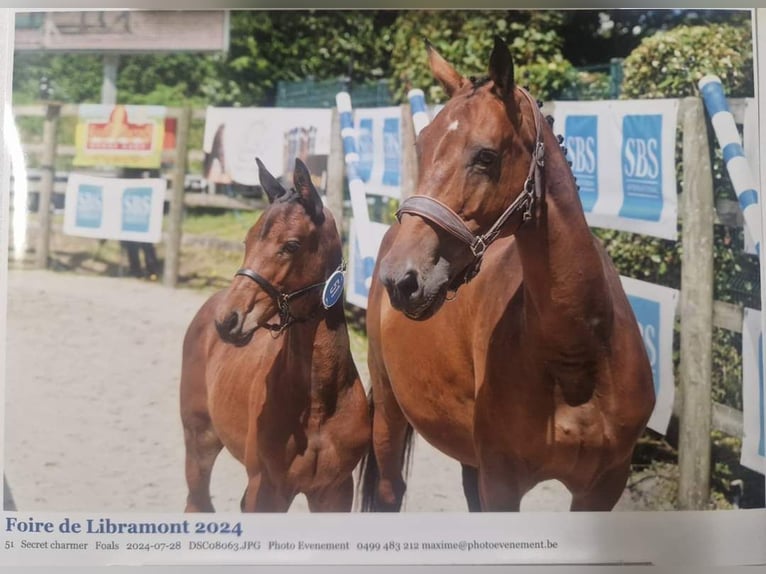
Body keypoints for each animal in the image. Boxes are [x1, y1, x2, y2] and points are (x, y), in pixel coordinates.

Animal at [181, 160, 372, 516]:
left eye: (291, 245)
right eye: (247, 241)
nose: (228, 320)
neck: (318, 405)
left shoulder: (335, 493)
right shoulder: (268, 489)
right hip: (199, 442)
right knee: (196, 503)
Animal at [364, 37, 656, 512]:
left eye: (486, 156)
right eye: (422, 148)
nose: (401, 279)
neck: (578, 356)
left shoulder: (603, 486)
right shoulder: (501, 480)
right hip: (389, 411)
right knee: (390, 490)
——
> _Problem description_
Write out only the final block of lines, starting at the line with "left shoulder: (335, 493)" and running to the end of the material.

> _Response to this task_
left shoulder: (335, 493)
right shoulder: (268, 489)
right hip: (199, 442)
right knee: (196, 503)
Animal at [364, 37, 656, 512]:
left eye: (486, 156)
right eye: (422, 148)
nose: (401, 279)
neck: (578, 356)
left shoulder: (603, 486)
right shoulder: (501, 480)
right hip: (389, 411)
right knee: (390, 490)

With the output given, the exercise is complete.